IRS Announces Top Tax Schemes of 2015

As tax season marches towards April 15, the stress of digging through records, preparing and finally filing returns begins to increase with each passing day. Another layer of anxiety is added in for those who find themselves caught in one of the many tax scams that have been targeting taxpayers across the country. To help ease your mind about any tax scares you may encounter over the next few weeks, we have provided a short list of the Internal Revenue Service's top tax scams for 2015. If any of these sound familiar, there is a chance that someone may be trying to scam you.

1. Have you received a phone call from someone saying that they are calling from the IRS, that you have a balance due, and that you must pay it immediately or you will be arrested? Over the past few months the IRS has reported a sharp increase in phone scams that unfold similar to the above line of questioning.

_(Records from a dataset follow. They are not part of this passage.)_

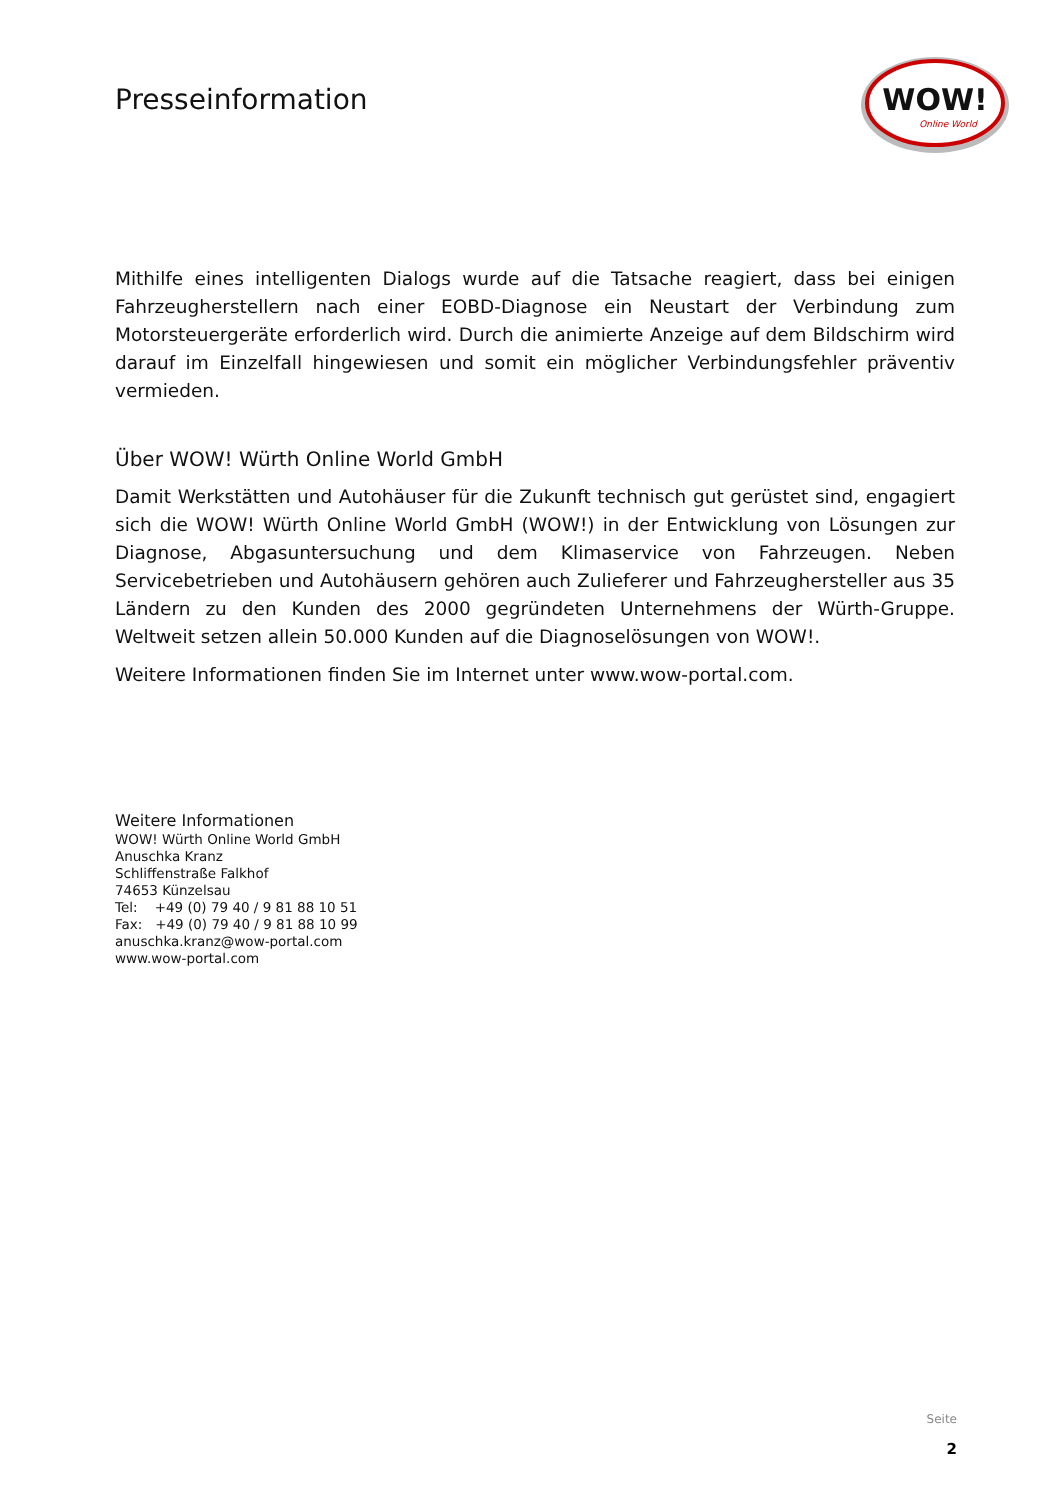Presseinformation
WOW!
Online World
Mithilfe eines intelligenten Dialogs wurde auf die Tatsache reagiert, dass bei einigen Fahrzeugherstellern nach einer EOBD-Diagnose ein Neustart der Verbindung zum Motorsteuergeräte erforderlich wird. Durch die animierte Anzeige auf dem Bildschirm wird darauf im Einzelfall hingewiesen und somit ein möglicher Verbindungsfehler präventiv vermieden.
Über WOW! Würth Online World GmbH
Damit Werkstätten und Autohäuser für die Zukunft technisch gut gerüstet sind, engagiert sich die WOW! Würth Online World GmbH (WOW!) in der Entwicklung von Lösungen zur Diagnose, Abgasuntersuchung und dem Klimaservice von Fahrzeugen. Neben Servicebetrieben und Autohäusern gehören auch Zulieferer und Fahrzeughersteller aus 35 Ländern zu den Kunden des 2000 gegründeten Unternehmens der Würth-Gruppe. Weltweit setzen allein 50.000 Kunden auf die Diagnoselösungen von WOW!.
Weitere Informationen finden Sie im Internet unter www.wow-portal.com.
Weitere Informationen
WOW! Würth Online World GmbH
Anuschka Kranz
Schliffenstraße Falkhof
74653 Künzelsau
Tel: +49 (0) 79 40 / 9 81 88 10 51
Fax: +49 (0) 79 40 / 9 81 88 10 99
anuschka.kranz@wow-portal.com
www.wow-portal.com
Seite
2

Sometimes the caller will threaten to deport the taxpayer, or to revoke the taxpayer's driver's license. The "real" IRS will provide plenty of notice before any action is taken against a taxpayer. Furthermore, the IRS will never demand payment over the phone by threat of arrest. Do not provide these callers with any personal information such as bank account or credit card numbers.

2. Carefully inspect e-mails that you receive that claim to be from the IRS. Do not click on links or enter personal information on websites that are linked in such e-mails. Phishing schemes such as these allow scammers to steal personal information and, in some situations, may lead to identity theft. The IRS has made it a priority to seek out fraudulent returns filed with incorrect Social Security Numbers. The first step to prevent yourself from becoming a victim of identity theft, however, is to remain vigilant about where and to whom you provide personal information.

3. Do some research on your tax preparer before handing over personal information and records. And, once your tax returns are complete, be sure to review them for accuracy and truthfulness. Be wary of preparers who make promises about the refunds that you will receive before ever looking at the documents required to prepare a return.

4. Despite budget cuts and a reduction in personnel, the IRS has devoted much of their remaining resources towards their Offshore Voluntary Disclosure Program (OVDP). Taxpayers should think twice before attempting to hide money in offshore bank accounts. Taxpayers who are not intentionally hiding money, but are not sure how to properly report foreign income and bank accounts, should also consider seeking professional tax advice to prevent any repercussion for failure to report such income.

Before you completely disregard something that looks a bit amiss, do a little research to confirm that whatever you have received is, in fact, a scam. In some cases, you may find that unusual activity surrounding your finances is a sign of something more important-- such as identity theft-- that requires quick action.